Thursday, June 12, 2008

Laws and Theories

There’s a misconception among people who are not scientists or science enthusiasts that a scientific law is somehow superior to a scientific theory, as if a law is “proven” while a theory is just an educated guess. Apparently people confuse a theory with a hypothesis, which really is a guess based on the available facts (it doesn’t help that “theory” has the same meaning as “hypothesis” in common use). Hypotheses that withstand rigorous testing can go on to become theories, but there is no equivalent “upgrade” from theory to law. There is no such thing as a theory or law that is “proven true”; there are only theories and laws that are consistent with the evidence.

A theory, then, is an explanation for some observed phenomenon that fits all the known facts. It is quite possible for more than one theory to explain a particular phenomenon; that’s where the principle of parsimony or “Occam’s Razor” comes into play. Basically, this principle says that any component of the theory that isn’t absolutely necessary to explain the phenomenon doesn’t belong in the theory.
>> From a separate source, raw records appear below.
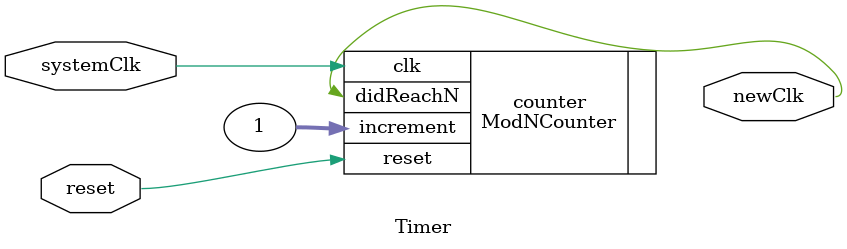
<source format=v>
`timescale 1ns / 1ps

/**
 * Outputs a slower clock signal at the frequency specified by the parameter
 */

module Timer
#(
    parameter INPUT_FREQ = 100e6, // 100 MHz
    parameter OUTPUT_FREQ = 300   // 300 Hz
)
(
    input systemClk,            // Input clock signal
    input reset,                // Reset signal
    output newClk               // Output clock signal
);

// Counter to slow down the system clock
localparam HALF_CYCLE_COUNT = (INPUT_FREQ / OUTPUT_FREQ) / 2;
ModNCounter #(HALF_CYCLE_COUNT) counter (
    .clk(systemClk),
    .increment(1),
    .reset(reset),
    .didReachN(newClk)
);

endmodule

</source>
The most blatant example of how laws are not superior to theories is Einstein’s Theory of General Relativity, which supersedes Newton’s Laws of Motion. Einstein’s Theory or Newton’s Laws both describe the motion of matter, and either can do the job well most of the time, but Newton’s Laws are usually easier to use: the math is just simpler to do. However, Einstein’s Theory is actually more accurate, especially in unusual situations, such as when an object is moving extremely quickly (as in “approaching the speed of light” quickly).